The National Expert Group on Vaccine Administration for COVID-19 and National Technical Advisory Group on Immunisation are deliberating and considering scientific evidences related to vaccination of those in the 12-17 age group, the Centre recently informed Parliament.
The Subject Expert Committee on COVID-19 of the Central Drug Standards Control Organisation (CDSCO) on October 11 after deliberating Bharat Biotech’s emergency use authorisation (EUA) application had recommended granting emergency use approval to Covaxin for use in the 2-18 years age group with certain conditions.
“The recommendations of the SEC were further evaluated and examined after which DCGI had sought additional data from the firm,” an official said.
The DCGI gave its approval Friday, the official said. The DCGI’s approval order stated:
“… Based on the recommendations of SEC experts and submission of additional safety data, this directorate has no objection at this stage for additional indication of Whole Virion inactivated corona virus vaccine for use in age group of more than 12 years to 18 years with the dose schedule of 0 and 28 days for restricted use in emergency situation with the condition to submit SmPC, PI, Factsheet incorporating clinical information for said age group along with pharmacovigilance & risk management plan.”
Hyderabad-based Bharat Biotech, which completed the phase 2/3 trials of Covaxin for use among those aged between 2 and 18 years, had submitted the data to CDSCO for its verification and subsequent approval for emergency use authorisation EUA for the jab in the beginning of October.
It had presented its proposal for grant of market authorisation of its whole virion inactivated coronavirus vaccine (BBV152) in the 2-18 years age group for restricted use in emergency situation along with the interim safety and immunogenicity data of phase 2/3 clinical trial conducted.
Reacting to the development, Bharat Biotech in a statement said, “Covaxin is formulated uniquely such that the same dosage can be administered to adults and children. Covaxin has established a proven record for safety and efficacy in adults for the original variant and subsequent variants. We have documented excellent safety and immunogenicity data readouts in children. We look forward for Covaxin to provide similar levels of protection for adults and children alike.”
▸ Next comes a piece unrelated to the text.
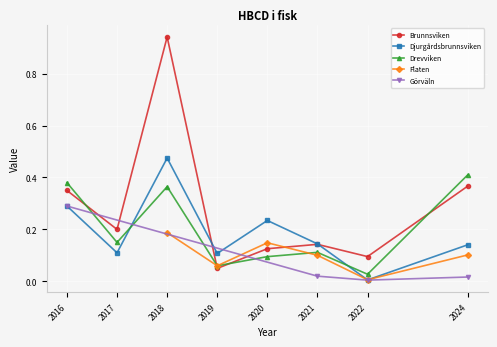

Where is the first local minimum for Brunnsviken?

2017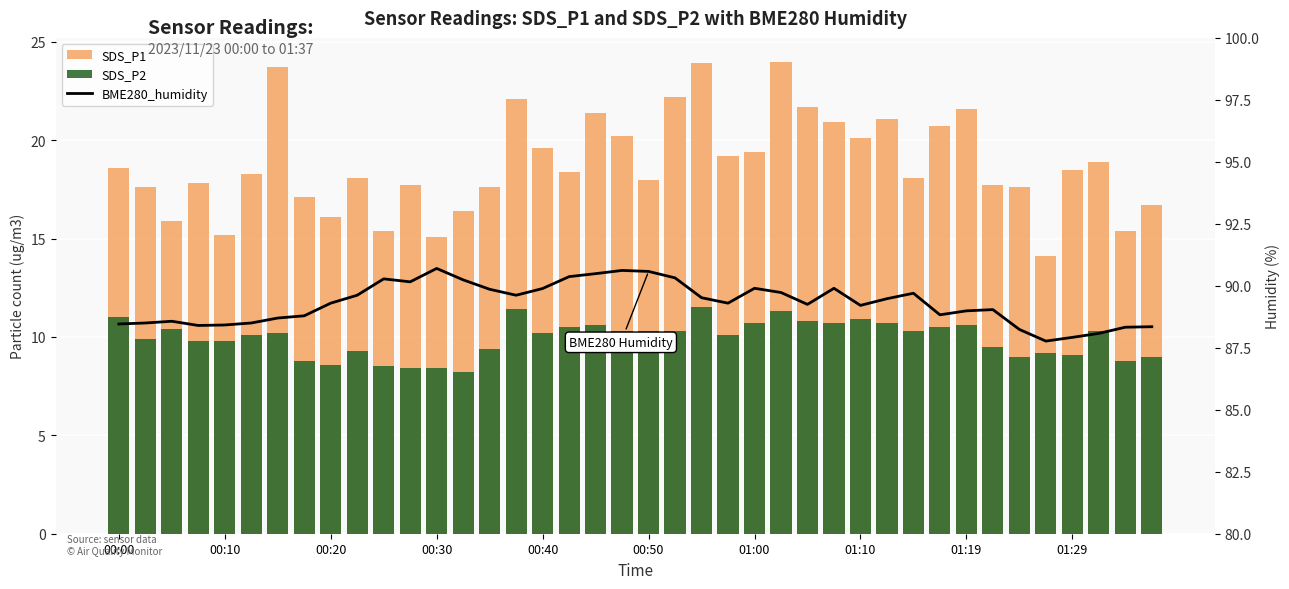

Is the value of BME280_humidity at 30 greater than the value of SDS_P1 at 18?

Yes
The DCGI on September 1 granted permission to Hyderabad-based Biological E Limited to conduct phase 2/3 clinical trial of its made in India COVID-19 vaccine on children and adolescents aged between 5 and 18 years with certain conditions.
In July, it had granted permission to Serum Institute of India (SII) for conducting phase 2/3 trials of Covovax on children aged 2 to 17 years with certain conditions.